What is the difference between antiplatelets and anticoagulants?

What is the difference between antiplatelets and anticoagulants?

Once there is a problem with a person's platelets, the blood coagulation function will have big problems. For example, when there is a wound on the body or when a patient undergoes surgery, a lot of bleeding will occur, and it will be very difficult to stop the bleeding. At this time, anticoagulation methods are needed. In clinical practice, we often hear the terms antiplatelet and anticoagulant. So what is the difference between the two?

The difference between antiplatelet and anticoagulant:

Anticoagulation includes antiplatelet drugs, which can prevent and treat the initiation of coagulation function and even prolong the coagulation time. Antiplatelet therapy generally speaking is to prevent platelet aggregation and thrombosis.

Blood coagulation is a complex process. Platelet aggregation is only the first step in anticoagulation, which only produces a general anticoagulant effect. The real anticoagulant effect is produced by the subsequent various coagulation substances such as fibrin, which is stronger. Therefore, anticoagulation is not the same as antiplatelet aggregation.

“Antiplatelet drugs and anticoagulants” are both anti-thrombotic drugs. Is there any difference when using them? Antithrombotic drugs mainly include three categories: antiplatelet drugs, anticoagulants and thrombolytic drugs (fibrinolytic drugs).

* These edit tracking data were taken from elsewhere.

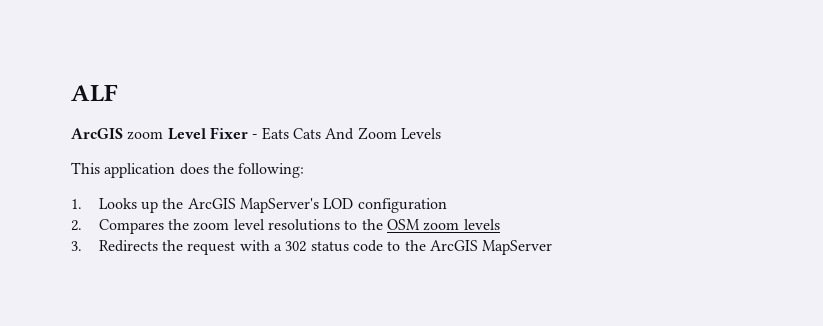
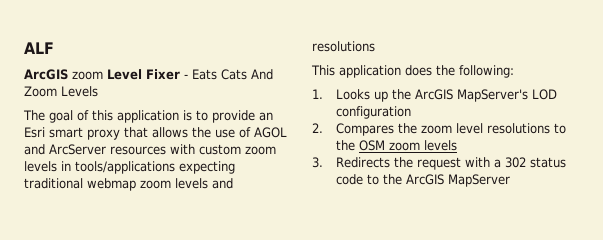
(441, 133) none -> [23,110,273,123] [24,127,287,140] [24,144,276,155] [24,161,235,174] [24,178,233,191] [312,41,375,52] // The goal of this application is to provide an Esri smart proxy that allows the use of AGOL and ArcServer resources with custom zoom levels in tools/applications expecting traditional webmap zoom levels and resolutions

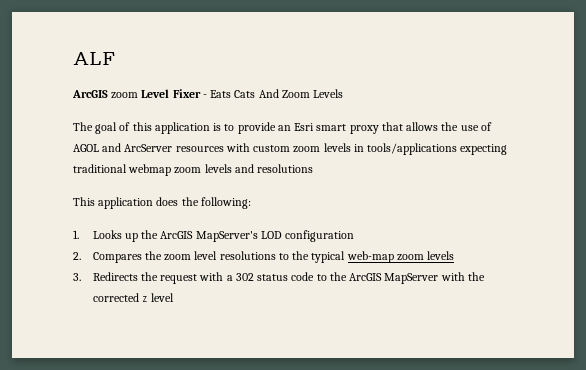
[358,140,385,151] OSM -> [311,251,394,263] typical web-map
(510, 180) none -> [440,272,485,281] [92,293,175,302] with the corrected z level

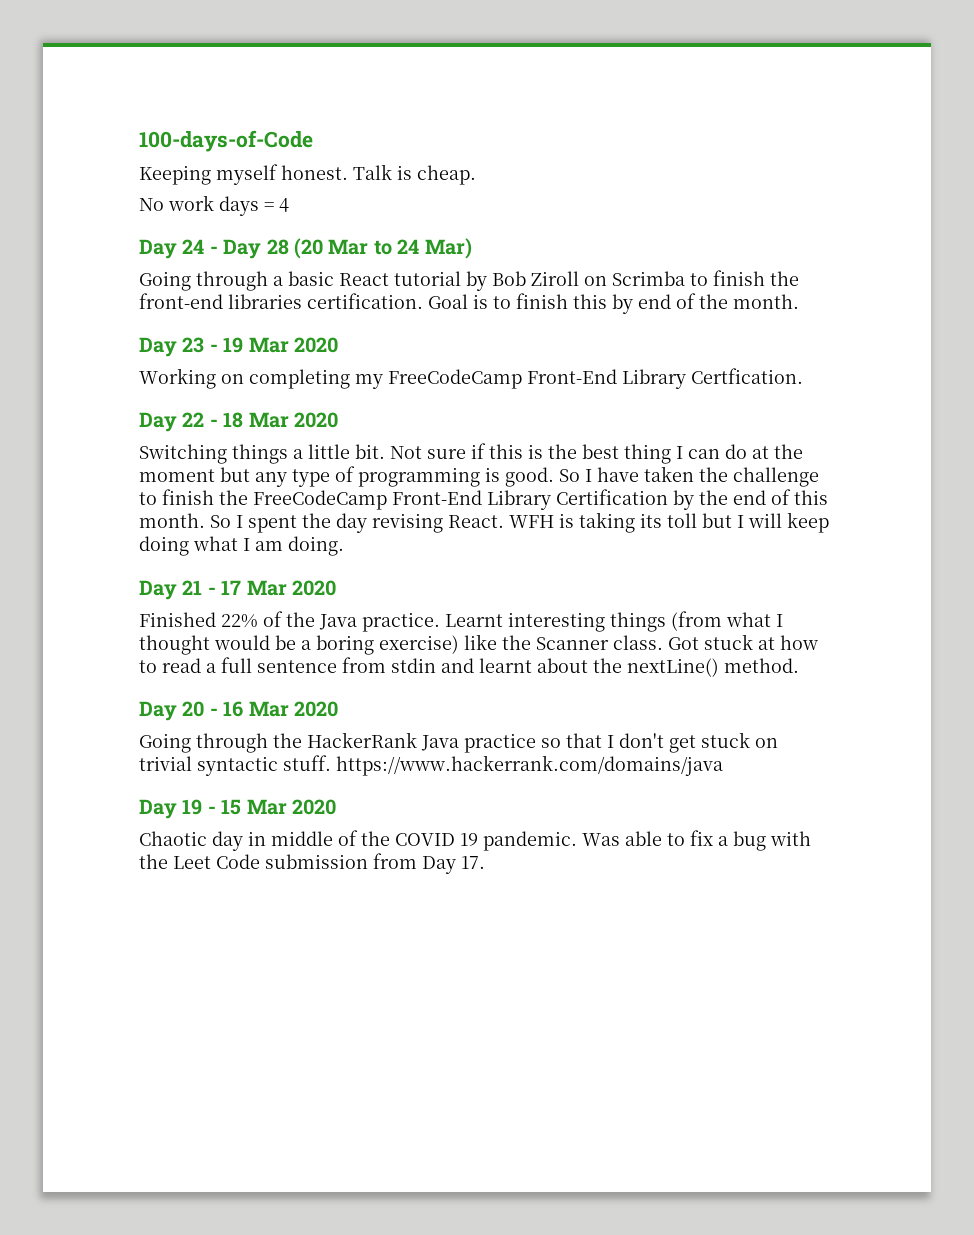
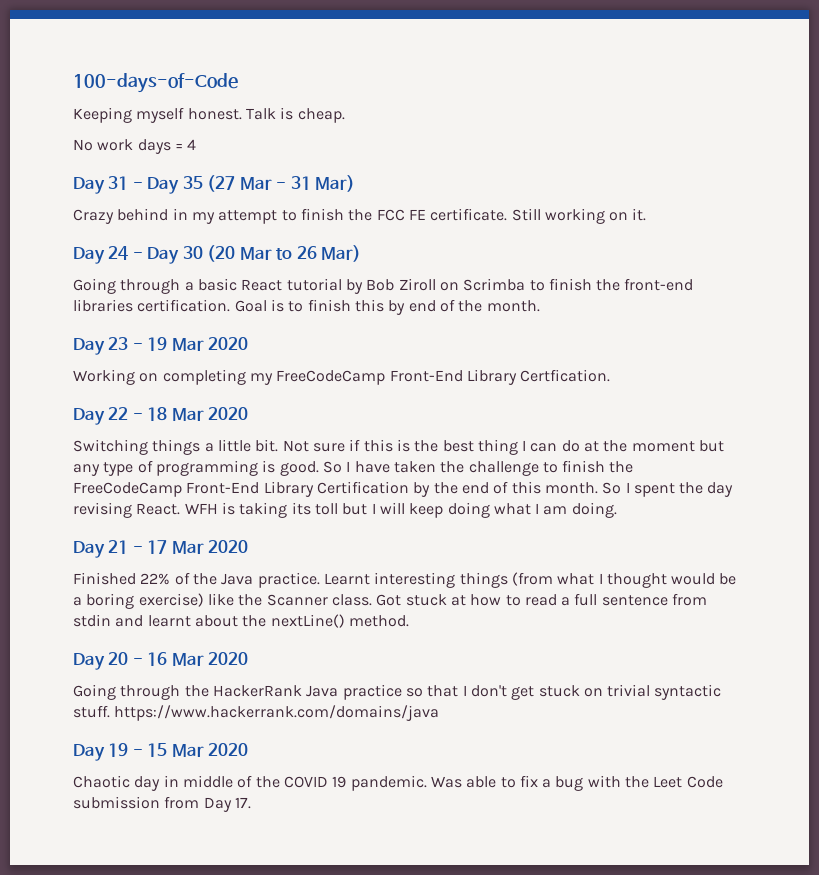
(289, 205) none -> [73,175,356,194] [73,208,647,224] // Day 31 - Day 35 (27 Mar - 31 Mar) // Crazy behind in my attempt to finish the FCC FE certificate. Still working on it.
[266,239,289,255] 28 -> [182,246,203,259] 30
[397,239,420,254] 24 -> [296,246,317,259] 26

The first two categories are mainly used to prevent thrombosis, and the latter category is mainly used to dissolve formed thrombi after acute myocardial infarction and cerebral infarction. Commonly used antiplatelet drugs include aspirin, clopidogrel (Plavix, Taijia), and cilostazolidinone (Peda).

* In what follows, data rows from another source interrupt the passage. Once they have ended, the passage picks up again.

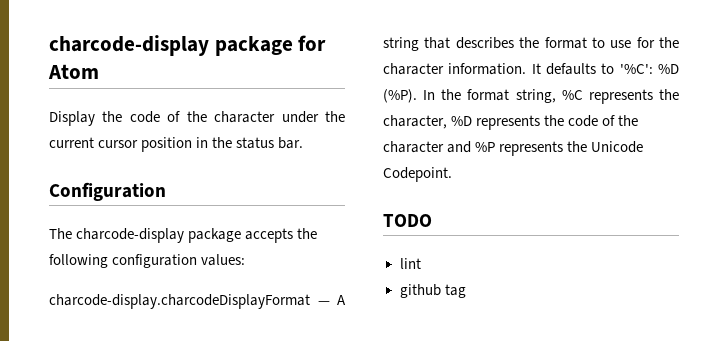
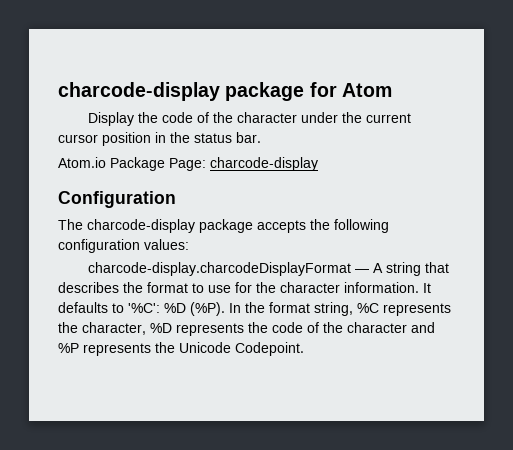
(304, 143) none -> [58,157,318,171] // Atom.io Package Page: charcode-display
[383,214,432,227] [399,258,421,269] [399,284,466,298] // TODO // lint // github tag -> (304, 349) none

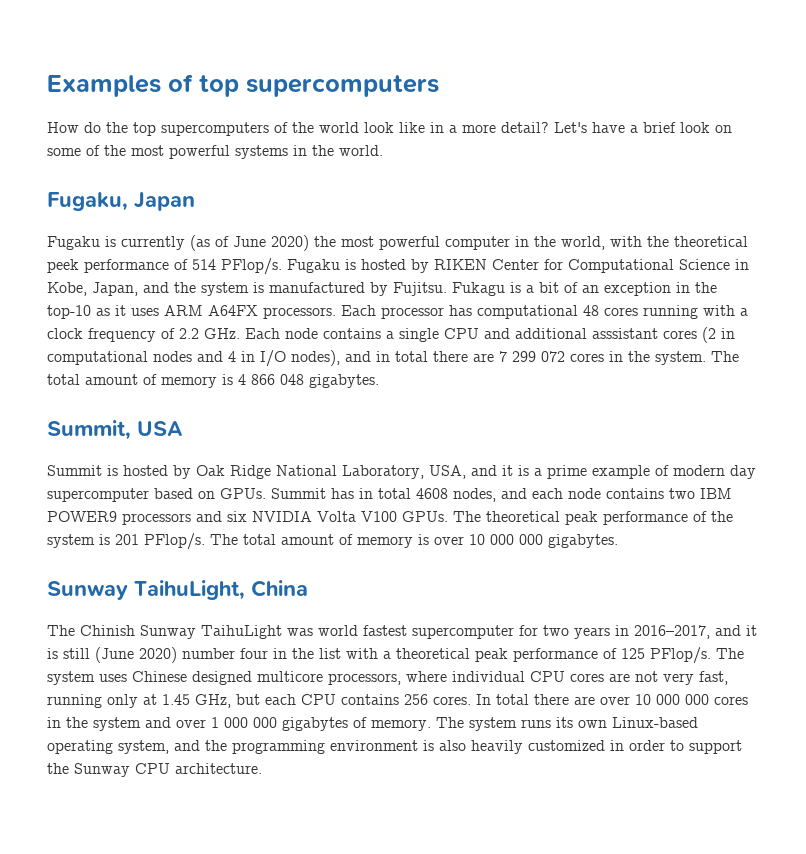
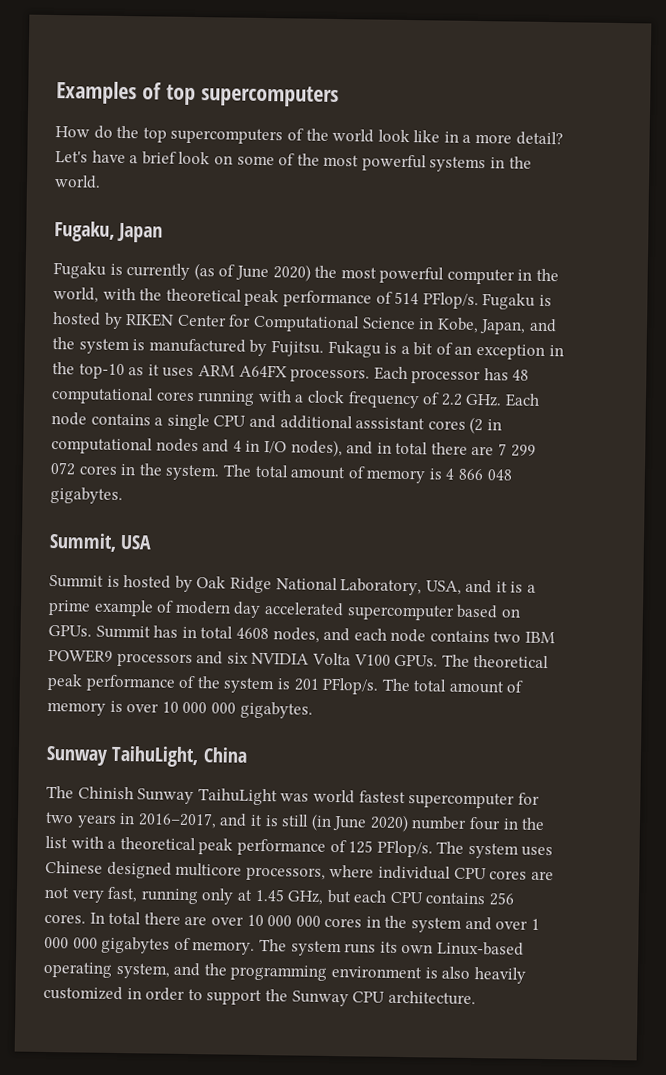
[47,259,79,273] peek -> [244,289,280,307] peak
[477,305,599,319] computational 48 -> [512,369,530,381] [51,387,154,405] 48 computational
(756, 472) none -> [263,602,344,617] accelerated
[95,647,134,663] (June -> [310,813,368,831] (in June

Among them, aspirin is the most widely used, with definite efficacy and low price, and can be used as the first choice. The recommended dose of aspirin is 75 to 150 mg of enteric-coated tablets per day, and it is best taken before bed. The main adverse reactions include upper abdominal pain, nausea, vomiting, gastrointestinal ulcers and bleeding. When gastrointestinal irritation symptoms are obvious, it can be taken together with a small amount of antacids (such as Daxidine, Famotidine, etc.). It is contraindicated for patients with gastric or duodenal ulcers or other bleeding diseases, or those who are allergic to aspirin.

Hypertensive patients should use it when their blood pressure is well controlled to prevent an increased risk of cerebral hemorrhage. The efficacy of clopidogrel is comparable to that of aspirin, but it has fewer gastrointestinal adverse reactions. However, a small number of patients will experience leukocytopenia after taking the medication, and their blood routine should be checked regularly. In high-risk situations of thrombosis such as acute coronary syndrome, coronary artery balloon angioplasty and stent implantation, aspirin and clopidogrel are often needed in combination. Cilostazolidinone has a vasodilatory effect and is mainly used for peripheral arterial (lower limb artery, carotid artery) occlusive disease. Commonly used anticoagulants include heparin, low molecular weight heparin and warfarin. Heparin can only be given intravenously or subcutaneously and is mainly used for unstable angina.